Shin Megami Tensei V starts with you as an average high school student living in Tokyo with a cool uniform. Strange things are happening, and it couldn’t possibly be an ominous sign of anything. Less than half an hour in, and you’re already in a post-apocalyptic Tokyo now called Da’at. Somehow you missed the apocalypse by a few years, and the world is filled with demons. A being called Aogami saves you by fusing and becoming a Nahobino, giving you luscious long locks and a neat neon bodysuit. A war is being waged between angels and demons for the power to shape the world. And you’re in the middle of it all.

SMT V is an oddity for a game that’s easily between 40-60 hours (depending on difficulty setting). It manages to provide the bare minimum plot, with very little in the way of character. The demon recruiting and fusing is left to do a lot of the heavy lifting here; their personalities bring out the only lively characters in the game. There are demons throughout the open-world areas giving you jobs; some menial, and some are more involved. Sometimes the job you pick up involves taking out another demon, only for you to confront them, and they present their side of the story. Moments like these did make me stop for a minute and weigh up the situation, deciding whose story fits more with my moral compass. Although, the game wasn’t always straightforward when I was deciding to get into a fight when engaging with the demon. Sometimes it was just dealing with making the choices I hadn’t intentionally made.

While you’re going to need to do a lot of level grinding between moving the story forward, it’s also worth spending time exploring the world. Not only are there plenty of out of the way items, but around Da’at are a lot of little demons called Miman. The merchant Gustave will give you rewards every time you find 5 of them scattered around the place. Each Miman you find also gives you ‘Glory’, the currency used for upgrades, most importantly expanding the number of skills and Demons you can keep with you. Other items provide Glory, but spotting the Miman around the world is a pleasant distraction.

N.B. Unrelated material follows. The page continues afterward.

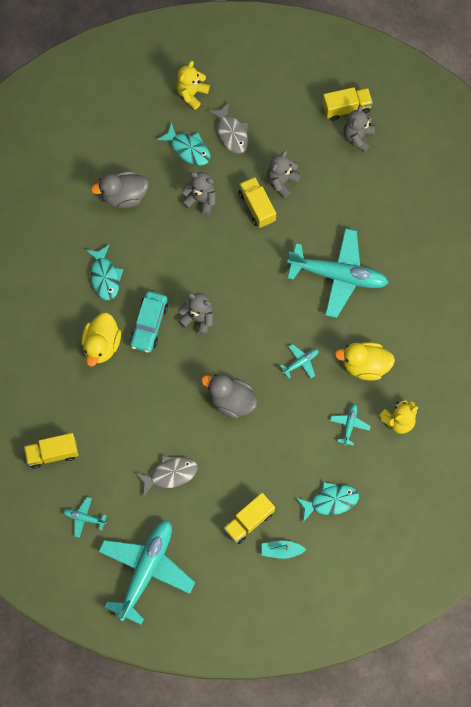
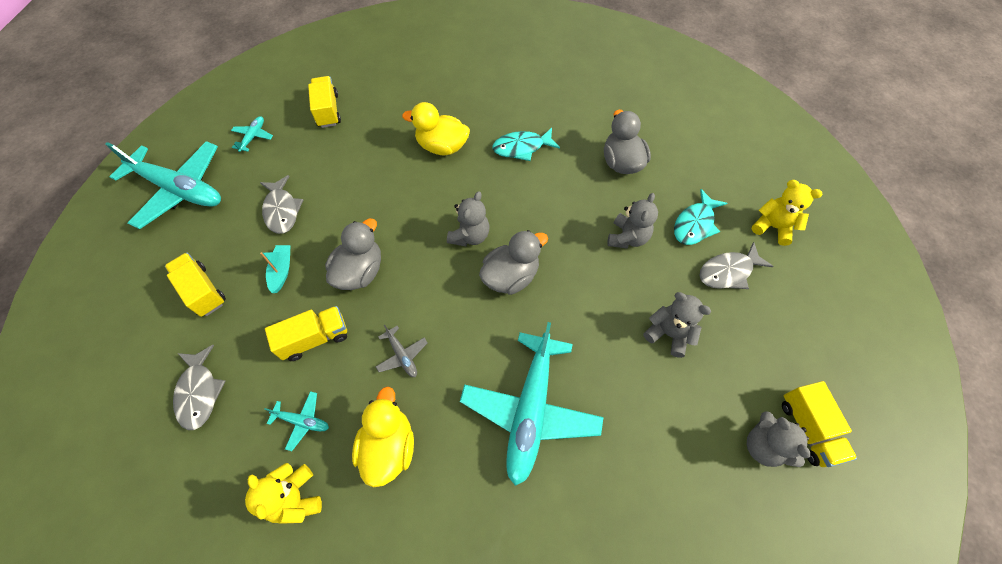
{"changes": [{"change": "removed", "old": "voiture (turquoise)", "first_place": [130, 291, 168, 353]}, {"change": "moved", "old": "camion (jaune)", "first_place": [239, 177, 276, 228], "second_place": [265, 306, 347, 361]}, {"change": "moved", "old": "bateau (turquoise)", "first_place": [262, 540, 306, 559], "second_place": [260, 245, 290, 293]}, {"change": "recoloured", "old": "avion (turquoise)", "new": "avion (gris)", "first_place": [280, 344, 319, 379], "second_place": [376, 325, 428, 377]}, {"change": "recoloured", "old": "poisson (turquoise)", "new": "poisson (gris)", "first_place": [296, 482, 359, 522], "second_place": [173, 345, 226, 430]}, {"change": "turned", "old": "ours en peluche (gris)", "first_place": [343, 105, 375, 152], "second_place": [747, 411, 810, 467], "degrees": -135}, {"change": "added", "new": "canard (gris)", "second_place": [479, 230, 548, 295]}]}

If you’ve played a Shin Megami Tensei or Persona game before, you’ll be familiar with the game’s combat. In the SMT games, it’s the Press Turn system. Land a critical hit or use an attack the demon is weak to; you’ll gain an extra attack. Do it again and get another extra attack. You can build up enough attacks to unleash on the demons for two turns before they can even touch you. If you miss or get blocked/resisted, you can also lose a turn or cut your run short. Your enemy is also bound by the same system, and if they hit your weakness, they could get a run of attacks that wipe your party out. The Press Turn system is still solid, and working out the right team to thrive out there in the wastelands is always a good feeling. For long-time fans and newcomers, I strongly recommend you save whenever possible. Even in the casual mode, it’s possible to get wiped out in an unlucky fight. You’ll get used to being mindful of where the save point ley lines are, and there’s an item that can take you back to the last one you visited if you want some peace of mind and save your hour of progress. As always, given the Switch’s portable nature, it’s a letdown that there’s no suspend feature. The save points aren’t the easiest to discover in some areas, and you can always unintentionally wind up in a fight you have no chance in.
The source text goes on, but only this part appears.